What are you doing today to strengthen your marriage? Marriage is not something that you can take for granted. Even though we believe that wedding vows are important and should be the glue that binds people together, just like any other thing that is in this world, marriages change as time passes.
The Time Warp Wife gives us 3 Things You Can Do, Right Now, To Strengthen Your Marriage. All three of these are spot on; however, I think that the best thing that you can do to strengthen your marriage has to be about your inner heart attitude towards your spouse. Obviously God has to have highest priority in your life, but next to that, does your spouse have a high priority?
This doesn’t mean that every second of every day has to be spent with them, or that you cannot do something you wish to do, but this does mean that you think about how your actions, words, and behavior affect them. This means that you treasure this person that walks with you through this life because they are your partner.
Which means that this will be a difficult thing, because most things that we should do are difficult! Why is that, that the things that we know we should do, the people that it should be easiest to love– those are the relationships that we tend to take for granted.
Trouble with the Obvious
I think this is the reason that the Bible spends so much time talking about the obvious when it comes to the marriage relationship. When it talks about husbands and wives loving and respecting each other, you would think that they wouldn’t have to say this! I mean, especially today when many choose their partner based on “love”.

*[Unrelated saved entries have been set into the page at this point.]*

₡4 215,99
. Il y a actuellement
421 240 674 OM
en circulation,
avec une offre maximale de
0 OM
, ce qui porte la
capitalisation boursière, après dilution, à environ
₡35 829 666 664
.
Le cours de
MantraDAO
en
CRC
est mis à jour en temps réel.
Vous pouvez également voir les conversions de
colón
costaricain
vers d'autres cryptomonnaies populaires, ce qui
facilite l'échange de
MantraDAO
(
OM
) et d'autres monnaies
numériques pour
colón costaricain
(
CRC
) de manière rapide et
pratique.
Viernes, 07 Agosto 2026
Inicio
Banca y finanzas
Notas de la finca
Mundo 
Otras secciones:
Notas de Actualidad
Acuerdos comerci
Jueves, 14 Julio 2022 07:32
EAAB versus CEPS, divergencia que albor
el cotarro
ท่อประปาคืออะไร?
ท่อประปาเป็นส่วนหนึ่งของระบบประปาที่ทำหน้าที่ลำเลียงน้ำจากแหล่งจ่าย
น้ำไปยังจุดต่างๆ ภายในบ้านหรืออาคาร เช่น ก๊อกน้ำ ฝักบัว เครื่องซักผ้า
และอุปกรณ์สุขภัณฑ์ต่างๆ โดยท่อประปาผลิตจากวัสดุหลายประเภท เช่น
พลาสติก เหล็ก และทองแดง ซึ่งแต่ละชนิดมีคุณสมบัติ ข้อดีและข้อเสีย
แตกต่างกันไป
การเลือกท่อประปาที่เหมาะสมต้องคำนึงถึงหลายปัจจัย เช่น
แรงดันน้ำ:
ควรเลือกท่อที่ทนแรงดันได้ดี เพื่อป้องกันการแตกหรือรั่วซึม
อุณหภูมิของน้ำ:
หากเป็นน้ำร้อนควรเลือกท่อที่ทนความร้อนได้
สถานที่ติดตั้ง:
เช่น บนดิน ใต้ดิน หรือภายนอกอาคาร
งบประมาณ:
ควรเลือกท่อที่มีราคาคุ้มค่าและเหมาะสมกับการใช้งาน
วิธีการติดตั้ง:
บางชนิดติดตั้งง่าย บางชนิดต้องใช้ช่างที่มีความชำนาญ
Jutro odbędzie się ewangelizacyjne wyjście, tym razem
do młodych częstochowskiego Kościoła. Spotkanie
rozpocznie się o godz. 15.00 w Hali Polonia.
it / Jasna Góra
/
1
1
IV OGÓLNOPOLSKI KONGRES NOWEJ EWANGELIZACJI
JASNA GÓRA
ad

If you think back to when you were dating, your spouse could do no wrong, or it was easy to forgive them if they did. You wanted to spend every waking minute with them. You could only imagine what it would be like waking up next to them.
Many couples now find themselves many years down the road not knowing who their partner is, rehearsing their spouses wrongdoings, and spending time finding fault.
Love Is Not Romance
This is why the love in the Bible between spouses isn’t the love of infatuation or attraction. It’s not sexual or even friends. It’s the self sacrificing love where we put someone over ourselves. It’s part and parcel of a life that seeks to amplify the good in the other and to help each other be more than they could ever be apart. It is a love that weathers the storms one’s life brings, and why wedding vows have awful things in them– I mean, who goes into married life saying “I hope we have sickness and that we live in a cardboard box under a bridge, because that’s what I want to do!”

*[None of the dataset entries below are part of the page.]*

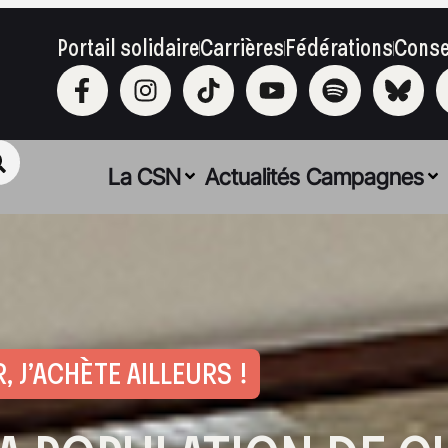
Portail solidaire
Carrières
Fédérations
Conse
La CSN
Actualités
Campagnes
 J’ACHÈTE AILLEURS !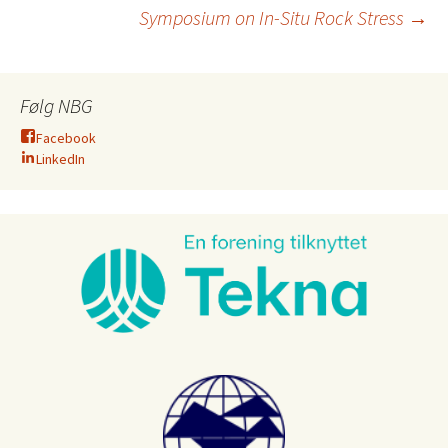
Symposium on In-Situ Rock Stress
→
Følg NBG
Facebook
LinkedIn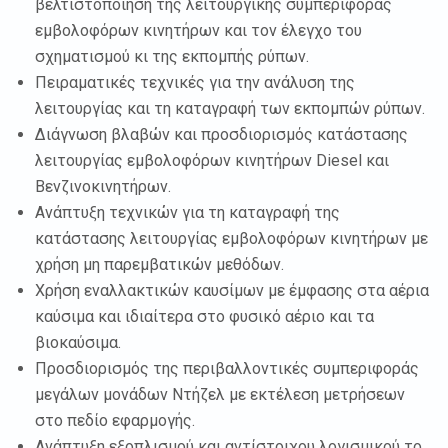
βελτιστοποίηση της λειτουργικής συμπεριφοράς
εμβολοφόρων κινητήρων και τον έλεγχο του
σχηματισμού κι της εκπομπής ρύπων.
Πειραματικές τεχνικές για την ανάλυση της
λειτουργίας και τη καταγραφή των εκπομπών ρύπων.
Διάγνωση βλαβών και προσδιορισμός κατάστασης
λειτουργίας εμβολοφόρων κινητήρων Diesel και
Βενζινοκινητήρων.
Ανάπτυξη τεχνικών για τη καταγραφή της
κατάστασης λειτουργίας εμβολοφόρων κινητήρων με
χρήση μη παρεμβατικών μεθόδων.
Χρήση εναλλακτικών καυσίμων με έμφασης στα αέρια
καύσιμα και ιδιαίτερα στο φυσικό αέριο και τα
βιοκαύσιμα.
Προσδιορισμός της περιβαλλοντικές συμπεριφοράς
μεγάλων μονάδων Ντήζελ με εκτέλεση μετρήσεων
στο πεδίο εφαρμογής.
Ανάπτυξη εξοπλισμού και αντίστοιχου λογισμικού το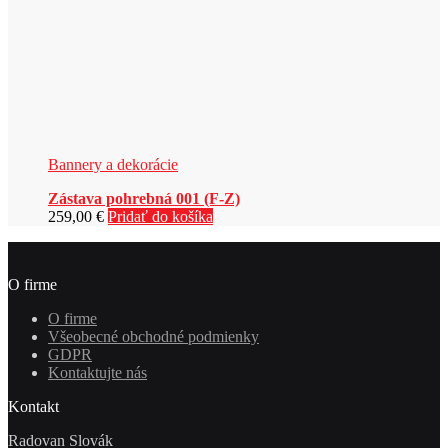
Bannery a dekorácie
Zástava pohrebná 001 (F-Z)
259,00
€
Pridať do košíka
O firme
O firme
Všeobecné obchodné podmienky
GDPR
Kontaktujte nás
Kontakt
Radovan Slovák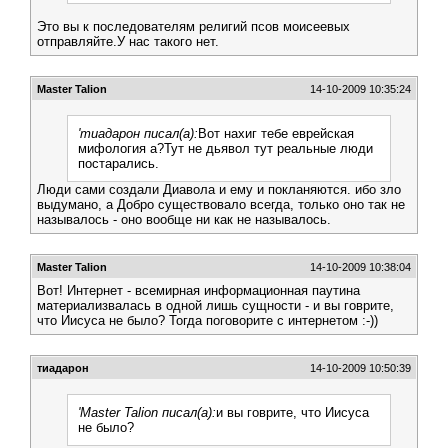
Это вы к последователям религий псов моисеевых
отправляйте.У нас такого нет.
Master Talion
14-10-2009 10:35:24
'тиадарон писал(а):
Вот нахиг тебе еврейская
мифология а?Тут не дьявол тут реальные люди
постарались.
Люди сами создали Диавола и ему и покланяются. ибо зло
выдумано, а Добро существовало всегда, только оно так не
называлось - оно вообще ни как не называлось.
Master Talion
14-10-2009 10:38:04
Вот! Интернет - всемирная информационная паутина
материализвалась в одной лишь сущности - и вы говрите,
что Иисуса не было? Тогда поговорите с интернетом :-))
тиадарон
14-10-2009 10:50:39
'Master Talion писал(а):
и вы говрите, что Иисуса
не было?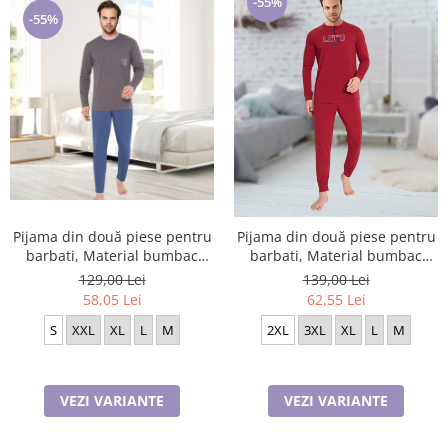
-55%
-55%
Pijama din două piese pentru
Pijama din două piese pentru
barbati, Material bumbac
barbati, Material bumbac
Interlok, Berfin 8058
Lycra, BAKI2075
129,00 Lei
139,00 Lei
58,05 Lei
62,55 Lei
S
XXL
XL
L
M
2XL
3XL
XL
L
M
VEZI VARIANTE
VEZI VARIANTE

When we enter that covenant, we’re more than likely blinded by infatuation and attraction and willingly choosing to sign up because that’s what we’re supposed to do, but the vows are serious, and you will have trials in your marriage. You will have disagreements and fights. You will find that things will be difficult and it is in those times that you must cling to God and your spouse– you must love the other unconditionally– because Satan wants to pull you apart and make you ineffective.
So that is why, in good times and bad, we must choose to strengthen our marriage. To bolster our spouse and to show them that we will be with them no matter what. That they’re higher priority than anything else around, and that they matter to you.
This will look different to every marriage and to every person– I can’t claim to say “do this one thing and you’ll have it made” because it’s not like that. Get to know your spouse and you will know how best to strengthen that great thing you have been blessed with. And never give up.